[Stored entries]
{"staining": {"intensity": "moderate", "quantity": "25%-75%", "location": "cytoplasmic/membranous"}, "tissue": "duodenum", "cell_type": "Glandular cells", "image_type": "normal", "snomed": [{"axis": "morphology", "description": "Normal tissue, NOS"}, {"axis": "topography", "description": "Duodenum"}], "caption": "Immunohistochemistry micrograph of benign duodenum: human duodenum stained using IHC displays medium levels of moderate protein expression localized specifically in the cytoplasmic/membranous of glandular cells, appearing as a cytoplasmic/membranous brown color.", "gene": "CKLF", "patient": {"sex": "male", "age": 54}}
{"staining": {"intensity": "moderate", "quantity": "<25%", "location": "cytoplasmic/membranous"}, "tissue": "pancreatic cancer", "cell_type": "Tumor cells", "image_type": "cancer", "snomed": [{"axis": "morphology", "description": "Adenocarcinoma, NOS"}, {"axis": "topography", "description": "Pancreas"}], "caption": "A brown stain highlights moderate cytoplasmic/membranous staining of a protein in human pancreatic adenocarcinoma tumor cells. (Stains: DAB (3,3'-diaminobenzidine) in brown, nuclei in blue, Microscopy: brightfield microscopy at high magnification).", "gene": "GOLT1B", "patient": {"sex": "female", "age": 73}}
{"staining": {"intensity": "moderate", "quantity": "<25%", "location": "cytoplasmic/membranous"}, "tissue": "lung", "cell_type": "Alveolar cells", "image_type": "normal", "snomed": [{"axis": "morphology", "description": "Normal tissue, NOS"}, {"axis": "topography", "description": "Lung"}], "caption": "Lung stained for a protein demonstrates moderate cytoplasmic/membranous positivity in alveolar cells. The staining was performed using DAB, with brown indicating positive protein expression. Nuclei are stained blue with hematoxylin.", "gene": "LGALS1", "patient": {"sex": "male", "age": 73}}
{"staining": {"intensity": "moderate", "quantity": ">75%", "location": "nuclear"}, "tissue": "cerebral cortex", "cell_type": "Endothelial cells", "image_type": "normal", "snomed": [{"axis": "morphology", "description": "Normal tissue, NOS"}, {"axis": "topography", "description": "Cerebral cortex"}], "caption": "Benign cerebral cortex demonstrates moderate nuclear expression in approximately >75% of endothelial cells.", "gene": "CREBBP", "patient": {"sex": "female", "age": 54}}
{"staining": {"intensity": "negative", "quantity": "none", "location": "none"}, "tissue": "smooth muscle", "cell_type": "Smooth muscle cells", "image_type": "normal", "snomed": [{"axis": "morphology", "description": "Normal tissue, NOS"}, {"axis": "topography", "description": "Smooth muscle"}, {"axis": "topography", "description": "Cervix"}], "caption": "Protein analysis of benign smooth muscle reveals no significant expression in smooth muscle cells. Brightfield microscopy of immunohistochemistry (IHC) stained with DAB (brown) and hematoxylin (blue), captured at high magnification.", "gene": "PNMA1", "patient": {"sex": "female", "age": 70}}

WORK TO BE COMPLETED>
Search the data above for the word "demonstrates". Copy each line it is in.

RESPONSE TO THE TASK>
{"staining": {"intensity": "moderate", "quantity": "<25%", "location": "cytoplasmic/membranous"}, "tissue": "lung", "cell_type": "Alveolar cells", "image_type": "normal", "snomed": [{"axis": "morphology", "description": "Normal tissue, NOS"}, {"axis": "topography", "description": "Lung"}], "caption": "Lung stained for a protein demonstrates moderate cytoplasmic/membranous positivity in alveolar cells. The staining was performed using DAB, with brown indicating positive protein expression. Nuclei are stained blue with hematoxylin.", "gene": "LGALS1", "patient": {"sex": "male", "age": 73}}
{"staining": {"intensity": "moderate", "quantity": ">75%", "location": "nuclear"}, "tissue": "cerebral cortex", "cell_type": "Endothelial cells", "image_type": "normal", "snomed": [{"axis": "morphology", "description": "Normal tissue, NOS"}, {"axis": "topography", "description": "Cerebral cortex"}], "caption": "Benign cerebral cortex demonstrates moderate nuclear expression in approximately >75% of endothelial cells.", "gene": "CREBBP", "patient": {"sex": "female", "age": 54}}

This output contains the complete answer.